#### [Work to be completed]
Word for word, restate every line of the material.
### Provided entries
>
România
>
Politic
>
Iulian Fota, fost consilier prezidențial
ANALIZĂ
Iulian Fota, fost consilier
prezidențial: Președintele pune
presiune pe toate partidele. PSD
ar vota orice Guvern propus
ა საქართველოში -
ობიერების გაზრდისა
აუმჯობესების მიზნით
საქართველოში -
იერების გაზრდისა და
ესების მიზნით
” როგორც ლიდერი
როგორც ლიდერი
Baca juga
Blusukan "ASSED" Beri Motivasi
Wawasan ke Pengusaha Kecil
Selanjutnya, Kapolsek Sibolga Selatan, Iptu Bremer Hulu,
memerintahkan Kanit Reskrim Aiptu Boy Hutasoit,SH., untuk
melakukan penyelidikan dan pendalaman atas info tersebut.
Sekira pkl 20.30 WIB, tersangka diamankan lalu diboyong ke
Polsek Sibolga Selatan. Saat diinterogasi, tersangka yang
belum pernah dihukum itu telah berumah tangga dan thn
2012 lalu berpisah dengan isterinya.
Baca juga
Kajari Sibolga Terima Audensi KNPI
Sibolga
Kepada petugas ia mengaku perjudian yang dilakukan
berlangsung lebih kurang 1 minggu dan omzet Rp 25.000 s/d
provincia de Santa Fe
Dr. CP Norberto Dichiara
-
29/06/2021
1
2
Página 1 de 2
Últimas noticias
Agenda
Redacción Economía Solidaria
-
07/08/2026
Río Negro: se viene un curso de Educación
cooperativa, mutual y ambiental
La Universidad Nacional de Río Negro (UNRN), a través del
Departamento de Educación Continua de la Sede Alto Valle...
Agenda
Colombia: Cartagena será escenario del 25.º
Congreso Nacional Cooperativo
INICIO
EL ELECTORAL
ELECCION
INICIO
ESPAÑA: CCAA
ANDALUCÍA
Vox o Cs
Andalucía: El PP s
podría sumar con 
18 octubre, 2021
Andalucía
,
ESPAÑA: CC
######
#### [Solution]
>
România
>
Politic
>
Iulian Fota, fost consilier prezidențial
ANALIZĂ
Iulian Fota, fost consilier
prezidențial: Președintele pune
presiune pe toate partidele. PSD
ar vota orice Guvern propus
ა საქართველოში -
ობიერების გაზრდისა
აუმჯობესების მიზნით
საქართველოში -
იერების გაზრდისა და
ესების მიზნით
” როგორც ლიდერი
როგორც ლიდერი
Baca juga
Blusukan "ASSED" Beri Motivasi
Wawasan ke Pengusaha Kecil
Selanjutnya, Kapolsek Sibolga Selatan, Iptu Bremer Hulu,
memerintahkan Kanit Reskrim Aiptu Boy Hutasoit,SH., untuk
melakukan penyelidikan dan pendalaman atas info tersebut.
Sekira pkl 20.30 WIB, tersangka diamankan lalu diboyong ke
Polsek Sibolga Selatan. Saat diinterogasi, tersangka yang
belum pernah dihukum itu telah berumah tangga dan thn
2012 lalu berpisah dengan isterinya.
Baca juga
Kajari Sibolga Terima Audensi KNPI
Sibolga
Kepada petugas ia mengaku perjudian yang dilakukan
berlangsung lebih kurang 1 minggu dan omzet Rp 25.000 s/d
provincia de Santa Fe
Dr. CP Norberto Dichiara
-
29/06/2021
1
2
Página 1 de 2
Últimas noticias
Agenda
Redacción Economía Solidaria
-
07/08/2026
Río Negro: se viene un curso de Educación
cooperativa, mutual y ambiental
La Universidad Nacional de Río Negro (UNRN), a través del
Departamento de Educación Continua de la Sede Alto Valle...
Agenda
Colombia: Cartagena será escenario del 25.º
Congreso Nacional Cooperativo
INICIO
EL ELECTORAL
ELECCION
INICIO
ESPAÑA: CCAA
ANDALUCÍA
Vox o Cs
Andalucía: El PP s
podría sumar con 
18 octubre, 2021
Andalucía
,
ESPAÑA: CC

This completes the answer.